Given records:
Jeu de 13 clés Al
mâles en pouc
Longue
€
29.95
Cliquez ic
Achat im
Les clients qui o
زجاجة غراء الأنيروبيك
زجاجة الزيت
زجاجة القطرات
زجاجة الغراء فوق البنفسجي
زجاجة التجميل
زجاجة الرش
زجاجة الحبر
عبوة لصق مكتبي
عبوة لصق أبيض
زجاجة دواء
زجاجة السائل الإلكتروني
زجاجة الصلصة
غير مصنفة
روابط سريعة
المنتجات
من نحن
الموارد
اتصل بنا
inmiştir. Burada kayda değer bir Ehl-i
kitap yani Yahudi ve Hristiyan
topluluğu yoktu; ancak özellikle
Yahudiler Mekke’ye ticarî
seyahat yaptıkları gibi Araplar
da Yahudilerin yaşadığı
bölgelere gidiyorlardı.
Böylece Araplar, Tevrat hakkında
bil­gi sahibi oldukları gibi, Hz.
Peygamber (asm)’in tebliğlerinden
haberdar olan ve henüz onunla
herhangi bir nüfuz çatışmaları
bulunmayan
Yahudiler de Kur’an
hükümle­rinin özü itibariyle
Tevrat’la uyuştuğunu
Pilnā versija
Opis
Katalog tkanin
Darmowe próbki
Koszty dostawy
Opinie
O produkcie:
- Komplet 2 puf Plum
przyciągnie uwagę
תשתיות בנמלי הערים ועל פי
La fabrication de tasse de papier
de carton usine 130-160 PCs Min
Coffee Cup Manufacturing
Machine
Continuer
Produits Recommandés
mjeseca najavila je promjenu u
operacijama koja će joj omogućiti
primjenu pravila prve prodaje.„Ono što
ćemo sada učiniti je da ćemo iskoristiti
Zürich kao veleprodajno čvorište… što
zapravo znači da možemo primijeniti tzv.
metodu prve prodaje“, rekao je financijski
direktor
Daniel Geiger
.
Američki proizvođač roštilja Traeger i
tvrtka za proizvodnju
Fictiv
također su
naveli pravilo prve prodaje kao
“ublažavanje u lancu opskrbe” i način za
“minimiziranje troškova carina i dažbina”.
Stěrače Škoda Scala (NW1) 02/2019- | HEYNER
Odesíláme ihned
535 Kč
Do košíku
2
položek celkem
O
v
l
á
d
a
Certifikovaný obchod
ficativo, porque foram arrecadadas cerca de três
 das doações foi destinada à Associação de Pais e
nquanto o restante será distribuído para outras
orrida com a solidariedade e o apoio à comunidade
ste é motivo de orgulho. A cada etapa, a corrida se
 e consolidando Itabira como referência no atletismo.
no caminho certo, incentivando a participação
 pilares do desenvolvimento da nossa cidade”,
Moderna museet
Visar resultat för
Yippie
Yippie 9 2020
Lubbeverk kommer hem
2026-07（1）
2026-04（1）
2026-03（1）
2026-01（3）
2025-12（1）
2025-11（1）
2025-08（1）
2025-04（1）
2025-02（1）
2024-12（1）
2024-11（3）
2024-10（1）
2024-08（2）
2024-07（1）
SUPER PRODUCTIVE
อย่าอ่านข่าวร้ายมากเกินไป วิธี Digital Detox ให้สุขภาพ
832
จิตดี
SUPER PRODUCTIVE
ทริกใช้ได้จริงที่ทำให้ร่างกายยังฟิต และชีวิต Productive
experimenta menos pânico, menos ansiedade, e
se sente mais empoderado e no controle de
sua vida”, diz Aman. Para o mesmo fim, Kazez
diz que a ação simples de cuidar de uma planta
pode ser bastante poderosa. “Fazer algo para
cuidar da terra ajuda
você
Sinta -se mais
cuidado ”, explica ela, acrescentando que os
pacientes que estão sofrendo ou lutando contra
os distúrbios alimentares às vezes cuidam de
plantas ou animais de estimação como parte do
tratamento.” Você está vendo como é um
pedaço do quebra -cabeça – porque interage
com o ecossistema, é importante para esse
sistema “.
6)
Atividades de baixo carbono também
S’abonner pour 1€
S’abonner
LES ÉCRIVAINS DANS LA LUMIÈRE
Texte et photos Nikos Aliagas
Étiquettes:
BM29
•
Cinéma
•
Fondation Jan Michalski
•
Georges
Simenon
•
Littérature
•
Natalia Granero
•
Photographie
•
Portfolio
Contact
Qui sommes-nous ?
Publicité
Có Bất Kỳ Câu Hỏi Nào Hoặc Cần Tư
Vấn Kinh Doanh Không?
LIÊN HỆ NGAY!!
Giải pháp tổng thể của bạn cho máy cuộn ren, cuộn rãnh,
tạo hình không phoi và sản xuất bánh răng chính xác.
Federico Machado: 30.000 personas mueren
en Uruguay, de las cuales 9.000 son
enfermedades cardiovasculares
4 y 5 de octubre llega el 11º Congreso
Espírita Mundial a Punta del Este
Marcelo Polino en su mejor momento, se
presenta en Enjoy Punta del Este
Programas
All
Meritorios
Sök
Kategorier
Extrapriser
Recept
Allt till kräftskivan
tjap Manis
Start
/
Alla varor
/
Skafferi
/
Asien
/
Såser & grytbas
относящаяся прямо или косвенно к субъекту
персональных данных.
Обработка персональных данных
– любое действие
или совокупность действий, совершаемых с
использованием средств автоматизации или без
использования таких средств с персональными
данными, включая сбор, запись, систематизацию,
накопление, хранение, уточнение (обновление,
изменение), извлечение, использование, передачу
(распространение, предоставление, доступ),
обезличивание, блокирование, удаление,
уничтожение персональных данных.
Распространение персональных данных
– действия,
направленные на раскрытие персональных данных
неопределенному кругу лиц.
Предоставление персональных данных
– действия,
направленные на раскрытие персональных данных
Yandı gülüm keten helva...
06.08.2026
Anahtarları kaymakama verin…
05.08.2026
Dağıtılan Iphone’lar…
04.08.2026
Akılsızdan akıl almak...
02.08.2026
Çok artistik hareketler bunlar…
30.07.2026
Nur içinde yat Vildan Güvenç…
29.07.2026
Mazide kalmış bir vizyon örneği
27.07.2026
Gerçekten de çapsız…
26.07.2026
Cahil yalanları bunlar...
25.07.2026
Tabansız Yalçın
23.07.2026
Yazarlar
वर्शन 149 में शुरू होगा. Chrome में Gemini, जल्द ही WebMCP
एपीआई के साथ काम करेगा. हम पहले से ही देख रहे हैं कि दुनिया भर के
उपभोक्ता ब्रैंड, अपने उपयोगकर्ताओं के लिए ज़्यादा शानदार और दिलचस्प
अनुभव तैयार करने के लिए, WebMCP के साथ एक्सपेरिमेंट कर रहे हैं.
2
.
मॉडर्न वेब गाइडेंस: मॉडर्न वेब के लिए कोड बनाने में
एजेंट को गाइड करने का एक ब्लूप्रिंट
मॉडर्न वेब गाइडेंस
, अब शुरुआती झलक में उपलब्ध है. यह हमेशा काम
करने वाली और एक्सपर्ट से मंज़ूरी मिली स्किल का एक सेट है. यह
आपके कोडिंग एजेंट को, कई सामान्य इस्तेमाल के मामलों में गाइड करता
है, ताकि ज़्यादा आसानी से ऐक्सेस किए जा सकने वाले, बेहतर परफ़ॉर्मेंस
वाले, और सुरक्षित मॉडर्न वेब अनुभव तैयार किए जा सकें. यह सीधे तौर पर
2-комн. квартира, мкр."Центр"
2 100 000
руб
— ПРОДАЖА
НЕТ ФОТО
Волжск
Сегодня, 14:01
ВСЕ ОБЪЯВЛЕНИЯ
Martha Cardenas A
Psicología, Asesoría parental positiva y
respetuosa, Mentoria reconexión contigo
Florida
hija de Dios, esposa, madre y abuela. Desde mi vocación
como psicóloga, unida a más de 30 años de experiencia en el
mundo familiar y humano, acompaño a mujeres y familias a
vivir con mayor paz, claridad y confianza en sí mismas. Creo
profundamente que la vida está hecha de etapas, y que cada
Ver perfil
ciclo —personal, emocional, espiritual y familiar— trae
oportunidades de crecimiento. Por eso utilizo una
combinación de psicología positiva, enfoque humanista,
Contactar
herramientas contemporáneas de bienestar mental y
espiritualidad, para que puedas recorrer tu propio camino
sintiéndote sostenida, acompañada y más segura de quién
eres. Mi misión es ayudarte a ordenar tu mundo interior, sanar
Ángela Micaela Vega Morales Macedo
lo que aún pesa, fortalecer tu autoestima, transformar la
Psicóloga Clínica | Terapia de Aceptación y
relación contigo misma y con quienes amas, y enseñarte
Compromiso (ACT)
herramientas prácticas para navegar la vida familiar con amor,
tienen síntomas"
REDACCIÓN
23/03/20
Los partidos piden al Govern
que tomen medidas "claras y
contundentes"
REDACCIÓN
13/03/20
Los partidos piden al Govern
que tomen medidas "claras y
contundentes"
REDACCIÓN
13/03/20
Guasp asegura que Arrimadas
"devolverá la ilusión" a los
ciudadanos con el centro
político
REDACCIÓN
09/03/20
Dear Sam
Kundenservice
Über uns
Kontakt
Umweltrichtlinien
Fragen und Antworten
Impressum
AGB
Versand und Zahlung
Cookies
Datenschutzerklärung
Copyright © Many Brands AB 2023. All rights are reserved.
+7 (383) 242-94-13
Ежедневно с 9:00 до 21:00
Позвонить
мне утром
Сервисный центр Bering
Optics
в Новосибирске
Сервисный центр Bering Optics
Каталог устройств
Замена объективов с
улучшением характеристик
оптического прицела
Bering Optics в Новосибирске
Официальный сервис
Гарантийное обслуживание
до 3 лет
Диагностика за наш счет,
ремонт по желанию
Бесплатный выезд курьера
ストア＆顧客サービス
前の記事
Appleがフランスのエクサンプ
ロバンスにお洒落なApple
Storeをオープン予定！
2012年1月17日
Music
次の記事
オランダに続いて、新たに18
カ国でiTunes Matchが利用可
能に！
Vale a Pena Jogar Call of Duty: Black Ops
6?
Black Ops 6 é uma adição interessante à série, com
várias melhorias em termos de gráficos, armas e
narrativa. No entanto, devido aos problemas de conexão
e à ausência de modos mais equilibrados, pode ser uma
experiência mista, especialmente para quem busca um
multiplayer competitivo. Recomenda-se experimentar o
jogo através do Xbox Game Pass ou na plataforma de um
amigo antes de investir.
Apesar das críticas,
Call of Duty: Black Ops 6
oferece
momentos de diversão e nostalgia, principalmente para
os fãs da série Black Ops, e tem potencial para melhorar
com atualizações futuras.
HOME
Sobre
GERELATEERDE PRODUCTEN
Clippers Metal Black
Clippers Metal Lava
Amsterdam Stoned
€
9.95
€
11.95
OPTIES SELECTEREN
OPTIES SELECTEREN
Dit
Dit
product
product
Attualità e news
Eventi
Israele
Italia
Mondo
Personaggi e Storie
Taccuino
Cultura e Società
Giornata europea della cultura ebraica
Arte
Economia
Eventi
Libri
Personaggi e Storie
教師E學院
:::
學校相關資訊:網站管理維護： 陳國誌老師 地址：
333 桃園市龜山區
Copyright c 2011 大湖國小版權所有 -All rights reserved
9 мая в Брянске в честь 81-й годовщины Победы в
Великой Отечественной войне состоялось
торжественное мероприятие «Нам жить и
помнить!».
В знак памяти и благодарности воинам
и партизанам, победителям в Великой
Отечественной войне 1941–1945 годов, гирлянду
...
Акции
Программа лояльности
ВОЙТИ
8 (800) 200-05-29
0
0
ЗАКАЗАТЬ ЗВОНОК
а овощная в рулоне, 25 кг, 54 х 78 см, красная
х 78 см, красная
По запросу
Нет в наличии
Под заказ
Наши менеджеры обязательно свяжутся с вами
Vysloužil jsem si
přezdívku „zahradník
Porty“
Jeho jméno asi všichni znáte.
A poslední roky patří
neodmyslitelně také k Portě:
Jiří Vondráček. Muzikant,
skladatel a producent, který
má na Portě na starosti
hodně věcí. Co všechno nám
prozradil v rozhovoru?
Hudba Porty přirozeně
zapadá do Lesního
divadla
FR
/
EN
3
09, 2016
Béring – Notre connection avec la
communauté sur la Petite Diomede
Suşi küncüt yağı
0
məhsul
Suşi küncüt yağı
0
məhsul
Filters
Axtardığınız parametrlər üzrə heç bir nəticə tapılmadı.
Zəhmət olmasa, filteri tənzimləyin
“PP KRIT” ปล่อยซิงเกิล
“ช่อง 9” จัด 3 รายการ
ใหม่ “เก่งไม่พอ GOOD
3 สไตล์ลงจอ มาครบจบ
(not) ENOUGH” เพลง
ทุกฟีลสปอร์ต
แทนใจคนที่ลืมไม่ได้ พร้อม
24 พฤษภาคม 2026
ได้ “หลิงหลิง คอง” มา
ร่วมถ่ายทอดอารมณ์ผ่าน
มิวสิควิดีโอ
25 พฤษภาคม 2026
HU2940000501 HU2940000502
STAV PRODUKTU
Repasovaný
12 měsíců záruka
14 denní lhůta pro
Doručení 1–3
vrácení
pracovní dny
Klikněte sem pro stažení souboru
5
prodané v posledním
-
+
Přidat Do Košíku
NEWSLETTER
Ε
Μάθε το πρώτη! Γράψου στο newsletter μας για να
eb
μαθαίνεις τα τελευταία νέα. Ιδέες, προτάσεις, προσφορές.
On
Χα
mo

Your task: Across the entries above, how many lines include "contigo"? State only that number.

The answer: 2